Keohane has said that he would like to see those funds used to fix up the town's roads, which he said is currently Tyngsboro's biggest issue.

The selectman stressed that opioids are the health crisis of this generation -- not marijuana. "This is an unprecedented opportunity for Tyngsboro to be on the ground floor of a 1.1 billion dollar industry by 2020," Keohane added.

Gary Browning, who helped Tinnirella with the petition, said "this is about getting the town citizens a chance to re-vote a vote of conscience on this subject."

"We think that the citizens petition that we've authored is a comprehensive way of getting the town to re-vote this vote," Browning said. "If indeed they find in favor of marijuana and the vote is that way, we'll support that but I think it's time to refresh the town's opinion."

If the petition passes at Town Meeting, it would also have to go on a town-wide ballot vote to be accepted by the voters, according to Town Administrator Matt Hanson.

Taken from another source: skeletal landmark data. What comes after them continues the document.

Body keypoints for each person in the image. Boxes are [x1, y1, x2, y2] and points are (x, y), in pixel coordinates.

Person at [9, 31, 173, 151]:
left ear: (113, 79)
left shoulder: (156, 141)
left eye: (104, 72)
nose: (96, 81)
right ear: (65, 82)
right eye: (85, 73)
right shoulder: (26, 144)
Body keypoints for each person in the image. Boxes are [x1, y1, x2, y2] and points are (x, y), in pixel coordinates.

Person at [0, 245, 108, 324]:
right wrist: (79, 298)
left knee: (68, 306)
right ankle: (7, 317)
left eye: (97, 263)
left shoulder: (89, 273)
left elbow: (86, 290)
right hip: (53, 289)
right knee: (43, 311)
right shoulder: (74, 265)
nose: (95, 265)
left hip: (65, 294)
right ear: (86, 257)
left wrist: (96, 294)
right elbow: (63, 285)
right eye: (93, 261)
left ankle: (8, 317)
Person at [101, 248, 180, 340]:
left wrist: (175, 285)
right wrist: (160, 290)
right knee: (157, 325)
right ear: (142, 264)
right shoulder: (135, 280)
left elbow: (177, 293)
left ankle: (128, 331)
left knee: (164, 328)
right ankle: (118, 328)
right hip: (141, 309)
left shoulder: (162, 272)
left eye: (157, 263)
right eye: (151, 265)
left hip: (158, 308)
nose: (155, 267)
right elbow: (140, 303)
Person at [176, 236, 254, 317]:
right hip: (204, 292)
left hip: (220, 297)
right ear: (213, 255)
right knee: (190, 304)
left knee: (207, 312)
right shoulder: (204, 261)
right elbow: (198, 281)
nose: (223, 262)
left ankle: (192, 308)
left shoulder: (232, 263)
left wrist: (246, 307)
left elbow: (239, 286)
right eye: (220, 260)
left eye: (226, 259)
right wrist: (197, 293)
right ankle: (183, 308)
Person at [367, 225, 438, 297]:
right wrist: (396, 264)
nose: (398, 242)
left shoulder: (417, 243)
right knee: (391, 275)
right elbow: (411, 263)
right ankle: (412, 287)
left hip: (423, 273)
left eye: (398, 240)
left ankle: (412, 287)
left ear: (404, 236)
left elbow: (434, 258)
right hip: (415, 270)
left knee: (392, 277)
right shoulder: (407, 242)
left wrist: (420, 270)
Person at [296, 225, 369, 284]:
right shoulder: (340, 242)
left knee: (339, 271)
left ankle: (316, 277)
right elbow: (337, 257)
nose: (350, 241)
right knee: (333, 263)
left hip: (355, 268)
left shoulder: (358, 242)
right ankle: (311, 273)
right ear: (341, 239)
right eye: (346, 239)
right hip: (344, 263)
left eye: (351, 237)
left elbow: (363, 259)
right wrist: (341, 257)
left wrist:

Hanson said there are other marijuana-related articles, including the citizen petition, that need to be looked at collectively. Below is a brief summary of each:

n Article 26, which looks to establish location requirements for licensed marijuana establishments. No marijuana establishments would be allowed within 500 feet of any pre-existing public or private school, licensed daycare center, church, library, playground, or indoor and outdoor active recreation area for children.

"Massachusetts has already made recreational marijuana legal," Hanson said. "We're currently in a moratorium, so this bylaw itself doesn't allow recreational marijuana in town -- this just helps further define where it can go. It further restricts the locations it can go." If the zoning is accepted, the moratorium scheduled to end on Dec. 31 would go away.

n Article 27 looks to impose a 3 percent excise tax on the total gross sales for recreational marijuana. Hanson said that could mean hundreds of thousands of dollars in annual tax revenue for the town, and the funds could be used at Town Meeting's discretion.

Other notable articles:

n Article 8 looks to appropriate a sum of money for capital improvements that include the surface replacement of the town/school turf field and asbestos removal from the former Winslow School.

n Article 11, which looks to bring sewer on Middlesex Road up to the Nashua, New Hampshire, border. The project was turned down by Town Meeting last year due to costs considered high for local business owners. Hanson said the Sewer Commission has redesigned the project and the cost per unit in turn has been brought down to make it less expensive.